EXERCISE
Put every line from the start of the records down to the line containing "Merkkiä viestistä.", both included, into a Markdown table with the columns Row and Line, numbering the rows and skipping blank lines. Leave the pictures out of the table.

(Page images and text read from them)
----------

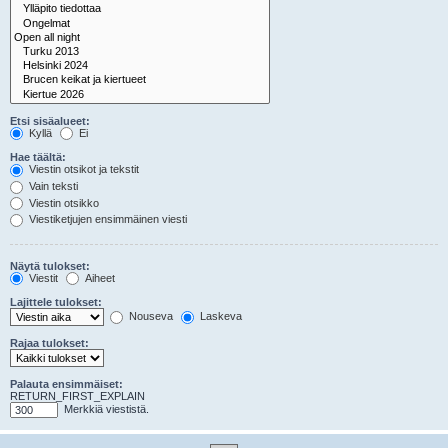
Etsi sisäalueet:
Kyllä
Ei
Hae täältä:
Viestin otsikot ja tekstit
Vain teksti
Viestin otsikko
Viestiketjujen ensimmäinen viesti
Näytä tulokset:
Viestit
Aiheet
Lajittele tulokset:
Nouseva
Laskeva
Rajaa tulokset:
Palauta ensimmäiset:
RETURN_FIRST_EXPLAIN
Merkkiä viestistä.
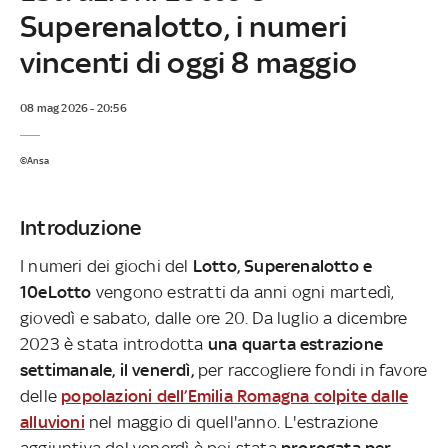
Superenalotto, i numeri
vincenti di oggi 8 maggio
08 mag 2026 - 20:56
©Ansa
Introduzione
I numeri dei giochi del
Lotto, Superenalotto e
10eLotto
vengono estratti da anni ogni martedì,
giovedì e sabato, dalle ore 20. Da luglio a dicembre
2023 è stata introdotta
una quarta estrazione
settimanale, il venerdì,
per raccogliere fondi in favore
delle
popolazioni dell’Emilia Romagna colpite dalle
alluvioni
nel maggio di quell'anno. L'estrazione
aggiuntiva del venerdì è poi stata
prorogata per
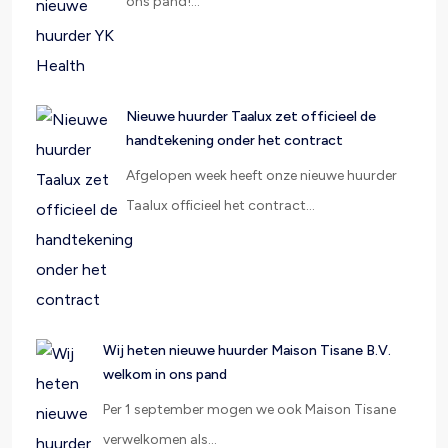
ons pand!…
Nieuwe huurder Taalux zet officieel de
handtekening onder het contract
Afgelopen week heeft onze nieuwe huurder
Taalux officieel het contract…
Wij heten nieuwe huurder Maison Tisane B.V.
welkom in ons pand
Per 1 september mogen we ook Maison Tisane
verwelkomen als…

----------

ANSWER TO THIS EXERCISE
| Row | Line |
|---|---|
| 1 | Etsi sisäalueet: |
| 2 | Kyllä |
| 3 | Ei |
| 4 | Hae täältä: |
| 5 | Viestin otsikot ja tekstit |
| 6 | Vain teksti |
| 7 | Viestin otsikko |
| 8 | Viestiketjujen ensimmäinen viesti |
| 9 | Näytä tulokset: |
| 10 | Viestit |
| 11 | Aiheet |
| 12 | Lajittele tulokset: |
| 13 | Nouseva |
| 14 | Laskeva |
| 15 | Rajaa tulokset: |
| 16 | Palauta ensimmäiset: |
| 17 | RETURN_FIRST_EXPLAIN |
| 18 | Merkkiä viestistä. |